Many of the literati were ministers of the Church of Scotland, called the Scottish Kirk. Robertson, Blair, and Ferguson led a moderate faction of ministers who worked to introduce enlightened ideas to the Kirk. They saw it as a potential vehicle for improvement. This marked the Scottish Enlightenment as decisively different from the French Enlightenment, where those known as the philosophes were implacably opposed to the Catholic Church and drew a sharp line between enlightenment and established religion.
Members of the Scottish Enlightenment could see the benefits of economic development, and they wanted to encourage the process. The idea of “improvement” became central to their sense of themselves as a group. Clubs such as the Edinburgh Society for Encouraging Arts, Sciences, Manufactures, and Agriculture, the Select Society, the Poker Club, and Adam Smith’s own Oyster Club, would meet to share the latest advances in knowledge. The clubs debated ideas from around the world along with the latest Scottish ideas. The leading Scots corresponded with and met the leading intellectuals of the time, with visitors such as Edmund Burke and Benjamin Franklin welcomed into what the Scottish novelist Tobias Smollett described as “a hotbed of genius.”

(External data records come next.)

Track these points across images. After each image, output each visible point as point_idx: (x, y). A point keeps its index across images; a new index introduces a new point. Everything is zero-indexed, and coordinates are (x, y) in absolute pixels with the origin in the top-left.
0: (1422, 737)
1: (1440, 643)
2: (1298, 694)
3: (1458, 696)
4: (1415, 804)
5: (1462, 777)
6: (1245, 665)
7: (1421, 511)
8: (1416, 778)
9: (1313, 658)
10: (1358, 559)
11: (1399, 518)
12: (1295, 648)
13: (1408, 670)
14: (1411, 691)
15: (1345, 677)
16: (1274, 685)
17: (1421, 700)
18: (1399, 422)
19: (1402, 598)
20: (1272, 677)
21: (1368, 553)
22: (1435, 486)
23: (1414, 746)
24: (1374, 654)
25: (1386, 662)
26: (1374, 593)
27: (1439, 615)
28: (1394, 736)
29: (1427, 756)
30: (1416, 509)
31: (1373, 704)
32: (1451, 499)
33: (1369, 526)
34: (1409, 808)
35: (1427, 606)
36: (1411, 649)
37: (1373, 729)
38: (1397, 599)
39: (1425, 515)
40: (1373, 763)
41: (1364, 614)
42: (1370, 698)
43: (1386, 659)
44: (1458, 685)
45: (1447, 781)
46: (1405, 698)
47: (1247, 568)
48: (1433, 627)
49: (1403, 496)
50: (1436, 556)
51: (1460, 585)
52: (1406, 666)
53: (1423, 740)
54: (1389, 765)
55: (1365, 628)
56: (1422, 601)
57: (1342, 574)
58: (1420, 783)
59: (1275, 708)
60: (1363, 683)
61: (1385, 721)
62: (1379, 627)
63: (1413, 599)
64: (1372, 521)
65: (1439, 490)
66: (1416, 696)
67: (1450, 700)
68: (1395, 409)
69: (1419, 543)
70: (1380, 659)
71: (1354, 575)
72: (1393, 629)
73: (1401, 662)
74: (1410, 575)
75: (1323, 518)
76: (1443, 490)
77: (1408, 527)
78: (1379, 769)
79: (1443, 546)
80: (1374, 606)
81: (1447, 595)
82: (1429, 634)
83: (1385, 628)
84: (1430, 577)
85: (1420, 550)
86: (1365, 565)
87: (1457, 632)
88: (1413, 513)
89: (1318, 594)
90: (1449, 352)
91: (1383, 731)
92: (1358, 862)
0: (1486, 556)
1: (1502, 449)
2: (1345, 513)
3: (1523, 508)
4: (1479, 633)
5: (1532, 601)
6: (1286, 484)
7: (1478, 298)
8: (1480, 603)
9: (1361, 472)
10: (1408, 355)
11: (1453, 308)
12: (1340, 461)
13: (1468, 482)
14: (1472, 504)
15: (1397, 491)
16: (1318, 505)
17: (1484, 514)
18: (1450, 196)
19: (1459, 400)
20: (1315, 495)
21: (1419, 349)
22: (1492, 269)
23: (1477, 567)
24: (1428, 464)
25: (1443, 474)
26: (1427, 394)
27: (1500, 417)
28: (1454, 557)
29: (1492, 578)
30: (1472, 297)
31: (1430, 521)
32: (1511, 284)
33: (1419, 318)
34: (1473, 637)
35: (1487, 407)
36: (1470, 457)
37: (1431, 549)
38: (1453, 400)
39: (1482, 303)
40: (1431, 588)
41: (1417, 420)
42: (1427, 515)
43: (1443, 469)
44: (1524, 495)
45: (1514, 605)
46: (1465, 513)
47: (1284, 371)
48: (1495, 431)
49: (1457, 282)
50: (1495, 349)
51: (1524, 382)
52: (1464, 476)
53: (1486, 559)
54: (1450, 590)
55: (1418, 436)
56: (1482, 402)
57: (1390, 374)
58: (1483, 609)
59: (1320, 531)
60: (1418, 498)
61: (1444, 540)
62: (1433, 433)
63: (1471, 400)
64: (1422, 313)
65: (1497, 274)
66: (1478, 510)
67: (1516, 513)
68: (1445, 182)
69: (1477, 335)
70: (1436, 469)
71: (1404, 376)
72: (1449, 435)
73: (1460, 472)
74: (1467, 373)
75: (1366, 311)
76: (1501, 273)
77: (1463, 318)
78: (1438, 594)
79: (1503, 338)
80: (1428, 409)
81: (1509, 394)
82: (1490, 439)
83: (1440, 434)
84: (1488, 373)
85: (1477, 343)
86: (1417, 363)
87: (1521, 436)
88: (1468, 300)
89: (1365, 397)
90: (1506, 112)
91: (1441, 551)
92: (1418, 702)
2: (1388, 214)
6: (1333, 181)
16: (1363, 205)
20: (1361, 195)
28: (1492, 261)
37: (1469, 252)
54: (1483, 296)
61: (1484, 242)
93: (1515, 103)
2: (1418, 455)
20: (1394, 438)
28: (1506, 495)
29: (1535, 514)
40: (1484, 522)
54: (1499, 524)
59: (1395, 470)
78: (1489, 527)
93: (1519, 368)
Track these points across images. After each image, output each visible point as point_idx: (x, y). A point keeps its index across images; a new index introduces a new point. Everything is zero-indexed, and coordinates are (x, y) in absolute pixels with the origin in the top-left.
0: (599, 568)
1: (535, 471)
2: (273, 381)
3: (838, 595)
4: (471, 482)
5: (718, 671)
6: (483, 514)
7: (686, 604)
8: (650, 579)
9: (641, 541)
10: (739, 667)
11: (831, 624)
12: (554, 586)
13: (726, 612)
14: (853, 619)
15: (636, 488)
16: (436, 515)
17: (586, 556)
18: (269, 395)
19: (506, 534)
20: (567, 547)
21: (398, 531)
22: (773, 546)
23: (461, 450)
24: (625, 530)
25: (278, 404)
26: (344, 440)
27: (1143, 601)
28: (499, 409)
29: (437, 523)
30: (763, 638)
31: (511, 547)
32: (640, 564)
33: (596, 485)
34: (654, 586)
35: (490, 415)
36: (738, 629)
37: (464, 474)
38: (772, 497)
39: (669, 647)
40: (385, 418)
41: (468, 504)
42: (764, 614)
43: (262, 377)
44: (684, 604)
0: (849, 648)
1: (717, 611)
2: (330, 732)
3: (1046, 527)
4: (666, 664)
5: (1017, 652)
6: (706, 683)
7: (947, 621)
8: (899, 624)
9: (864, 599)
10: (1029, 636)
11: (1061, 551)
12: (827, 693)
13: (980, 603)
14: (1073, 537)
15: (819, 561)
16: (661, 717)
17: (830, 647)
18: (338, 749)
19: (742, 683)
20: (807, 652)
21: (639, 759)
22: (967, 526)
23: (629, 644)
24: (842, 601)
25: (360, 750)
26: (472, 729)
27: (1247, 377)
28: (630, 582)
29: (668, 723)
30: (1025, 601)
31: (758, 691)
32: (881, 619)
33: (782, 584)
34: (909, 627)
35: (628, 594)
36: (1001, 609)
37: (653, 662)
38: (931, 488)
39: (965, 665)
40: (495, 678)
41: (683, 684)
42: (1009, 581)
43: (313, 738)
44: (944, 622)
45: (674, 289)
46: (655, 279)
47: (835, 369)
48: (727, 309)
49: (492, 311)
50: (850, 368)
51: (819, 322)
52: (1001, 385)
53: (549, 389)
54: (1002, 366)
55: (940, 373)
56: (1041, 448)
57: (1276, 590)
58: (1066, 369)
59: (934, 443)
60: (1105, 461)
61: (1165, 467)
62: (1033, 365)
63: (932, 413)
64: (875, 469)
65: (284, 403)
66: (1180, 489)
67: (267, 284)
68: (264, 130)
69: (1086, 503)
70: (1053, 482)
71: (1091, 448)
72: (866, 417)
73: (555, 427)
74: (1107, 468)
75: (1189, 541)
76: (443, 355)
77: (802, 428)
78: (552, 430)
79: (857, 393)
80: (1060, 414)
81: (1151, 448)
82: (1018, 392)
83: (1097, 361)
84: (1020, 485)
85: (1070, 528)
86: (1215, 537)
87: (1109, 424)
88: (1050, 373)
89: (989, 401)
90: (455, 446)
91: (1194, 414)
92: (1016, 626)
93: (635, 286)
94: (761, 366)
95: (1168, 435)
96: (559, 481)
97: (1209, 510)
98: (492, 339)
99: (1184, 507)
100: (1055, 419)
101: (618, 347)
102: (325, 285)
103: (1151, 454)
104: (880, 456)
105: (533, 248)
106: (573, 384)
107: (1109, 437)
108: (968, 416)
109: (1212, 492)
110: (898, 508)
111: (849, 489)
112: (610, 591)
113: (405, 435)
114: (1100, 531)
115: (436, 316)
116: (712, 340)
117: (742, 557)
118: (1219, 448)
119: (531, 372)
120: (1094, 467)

Thinking about this as the world where Smith formed his ideas helps us to understand why he was interested in the particular issues that find their way into his writings. The discussions were philosophical but had a practical focus: How could Scotland develop? How could society be improved?
From the Scottish cities of Edinburgh and Glasgow, they could see the beginnings of urban commercial society and modern agriculture in the Scottish Lowlands, but they could also look north to the Highlands and see a clan-based subsistence economy. The difference fascinated them and posed the question of how the Highlands might be “improved.”
The Wealth of Nations is filled with Scottish examples. Smith had around him a living laboratory of rapid social development. But like his fellow literati, Smith’s interests were not parochial. He believed that the attempt to generalize from the experience of a particular country would allow for the understanding of universal features of social life. Drawing on the work of earlier political economists, Smith attempted to create a scientific study of what he could see going on around him in Scotland, Britain, and the British Empire.
In exactly the same way, his Theory of Moral Sentiments was an attempt to apply science to our understanding of how people make moral judgments. The goal here was to examine how people come to form ideas about how they should live their lives. For Smith, this meant examining how people in different circumstances have different ideas about what constitutes right and wrong. Smith was able to use this empirical study to inform a new theory about the virtues appropriate for a commercial society. The point was not to preach virtue, but rather to allow his students and readers to see into their own thought processes and understand the operation of the impartial spectator who informed the voice of their consciences. Thus edified, they would be better able to make the right decisions, whatever the circumstances they might find themselves in.
Adam Smith was a man of the Enlightenment, and particularly of the Scottish Enlightenment. Once we grasp this, we can see why he was so interested in society, morality, and political economy. We can see why science was so vital to his understanding of the world and why he was so committed to the idea of improvement. We can appreciate the context that shaped his view of the world and sense a mind and spirit that, even after 300 years, continues to speak to us today.